Afbeelding
Foto: Hans Peijs

RIS biedt veel handvatten voor gewenste inhoud rijopleiding

De toekomst lijkt aan modulair opleiden, waarvan momenteel de Rijopleiding in Stappen (RIS) verreweg de bekendste is. Dat wordt onder andere gesteld in het Roemerrapport ‘Van rijles naar rijonderwijs’, dat in april is aangeboden aan toenmalig minister Van Nieuwenhuizen van Infrastructuur en Waterstaat. Een paar maanden daarvoor (december 2020) publiceerde ingenieursbureau Royal HaskoningDHV het rapport ‘Naar een meer effectieve initiële rijopleiding in Nederland - Een onderzoek naar gewenste inhoud, methodiek en uitvoering van de rijopleiding en naar de mate waarin het model van de Rijopleiding in Stappen hieraan voldoet’. In overleg met de samenstellers publiceren wij hieronder de belangrijkste conclusies en op de pagina’s hierna gaan we in een vraaggesprek met hen dieper op de materie in.

In het rapport worden drie zogenoemde bouwstenen onderscheiden; zeg maar de fundamenten van de rijopleiding. 

Conclusies bouwsteen 1: De aard van de rijtaak en doelen van de rijopleiding 

1. De rijtaak bevat meerdere lagen

In het opleidingsprogramma komen verschillende lagen van de rijtaak aan de orde, variërend van basale naar hogere-ordevaardigheden:
1) bediening van het voertuig;
2) oplossen van verkeerssituaties;
3) planning en navigatie van de route;
4) combineren van leef- en werksituaties en verplaatsingen.
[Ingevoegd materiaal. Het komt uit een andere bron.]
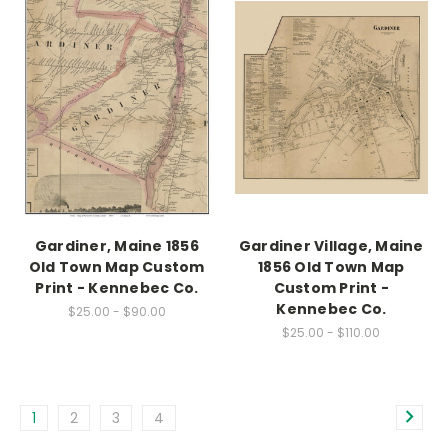
Gardiner, Maine 1856
Gardiner Village, Maine
Old Town Map Custom
1856 Old Town Map
Print - Kennebec Co.
Custom Print -
Kennebec Co.
$25.00 - $90.00
$25.00 - $110.00
1
2
3
4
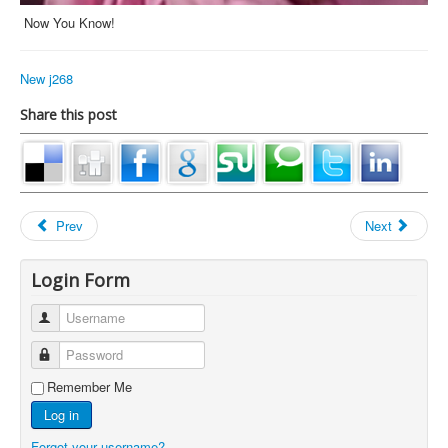
Now You Know!
New j268
Share this post
Prev
Next
Login Form
Username
Password
Remember Me
Log in
Forgot your username?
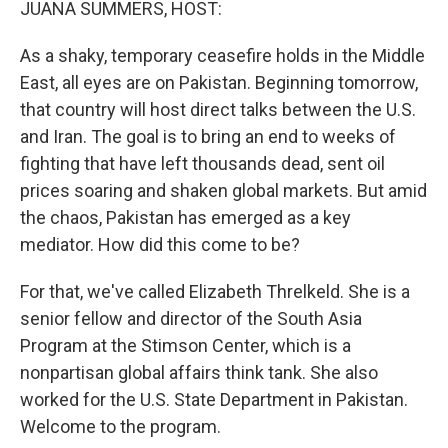
JUANA SUMMERS, HOST:
As a shaky, temporary ceasefire holds in the Middle
East, all eyes are on Pakistan. Beginning tomorrow,
that country will host direct talks between the U.S.
and Iran. The goal is to bring an end to weeks of
fighting that have left thousands dead, sent oil
prices soaring and shaken global markets. But amid
the chaos, Pakistan has emerged as a key
mediator. How did this come to be?
For that, we've called Elizabeth Threlkeld. She is a
senior fellow and director of the South Asia
Program at the Stimson Center, which is a
nonpartisan global affairs think tank. She also
worked for the U.S. State Department in Pakistan.
Welcome to the program.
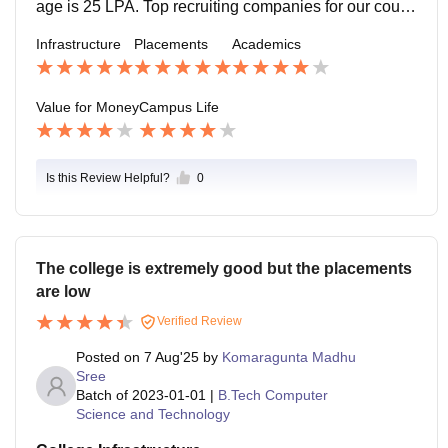
age is 25 LPA. Top recruiting companies for our cours
e are Google, Microsoft, Amazon, Apple, Flipkart and t
Infrastructure
Placements
Academics
op MNCs. Around 80-90% of students get internships
from our course.
Value for Money
Campus Life
Is this Review Helpful?
0
The college is extremely good but the placements
are low
Verified Review
Posted on
7 Aug'25
by
Komaragunta Madhu
Sree
Batch of
2023-01-01
|
B.Tech Computer
Science and Technology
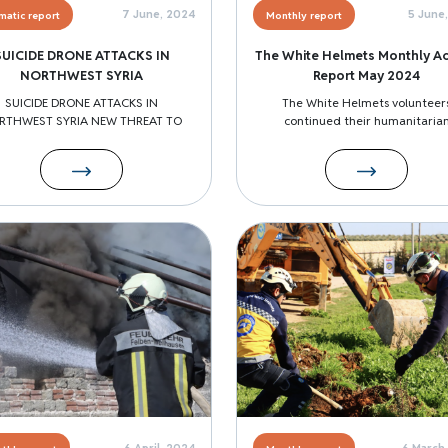
7 June, 2024
5 June
matic report
Monthly report
SUICIDE DRONE ATTACKS IN
The White Helmets Monthly Act
NORTHWEST SYRIA
Report May 2024
SUICIDE DRONE ATTACKS IN
The White Helmets volunteer
RTHWEST SYRIA NEW THREAT TO
continued their humanitaria
Image
6 April, 2024
6 March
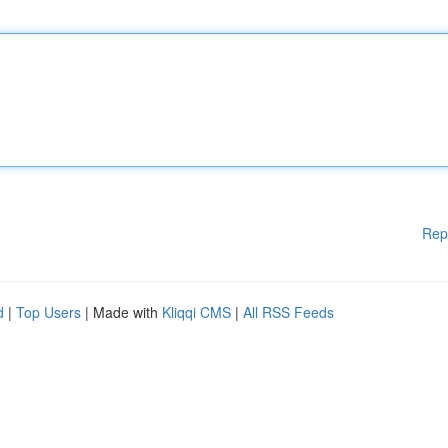
Rep
d
|
Top Users
| Made with
Kliqqi CMS
|
All RSS Feeds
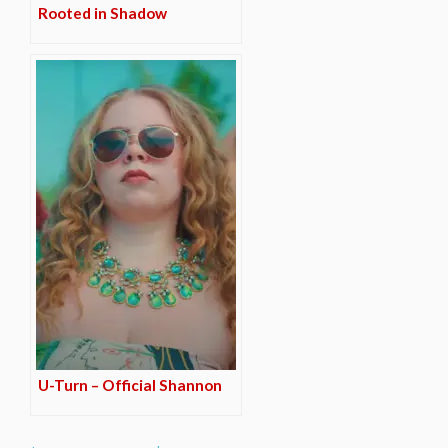
Rooted in Shadow
U-Turn – Official Shannon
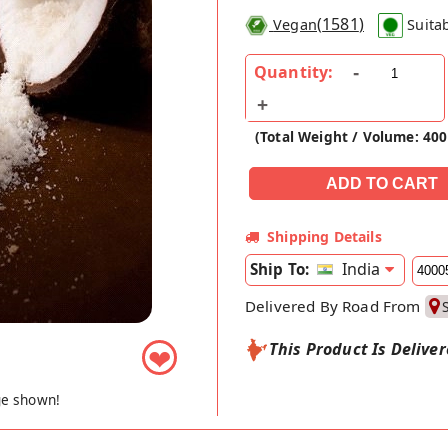
(
1581
)
Vegan
Suita
Quantity:
(Total Weight / Volume: 40
Shipping Details
India
Ship To:
Delivered By Road From
This Product Is Delive
❤
ge shown!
Met name het laatste niveau behoeft meer aandacht dan in het verleden het geval was.

2. Handhaven van een positieve veiligheidsbalans

Opleiding en examen moeten op elkaar aansluiten

Een van de belangrijkste hogere orde-vaardigheden betreft het kunnen handhaven van een positieve veiligheidsbalans: Dit betekent dat bestuurders het vermogen bezitten om keuzes in het verkeer te maken die ze met hun competentieniveau en hun persoonlijke toestand aankunnen, en die bovendien optimale veiligheid voor alle weggebruikers garanderen. Zelfoverschatting in combinatie met onderschatting van gevaar zijn een belangrijke oorzaak voor verkeersonveilig gedrag.

3. Afdoende dekking van verkeerssituaties en mate van taakcomplexiteit

De doelen van de rijopleiding hebben betrekking op een systematische uitgewerkte set verkeerssituaties, relevant voor de Nederlandse verkeersinfrastructuur. Onderzoek heeft aangetoond dat een verschillend verkeersaanbod uiteenlopende mentale taakvereisten oproept, die de (leerling)bestuurder zal moeten beheersen. 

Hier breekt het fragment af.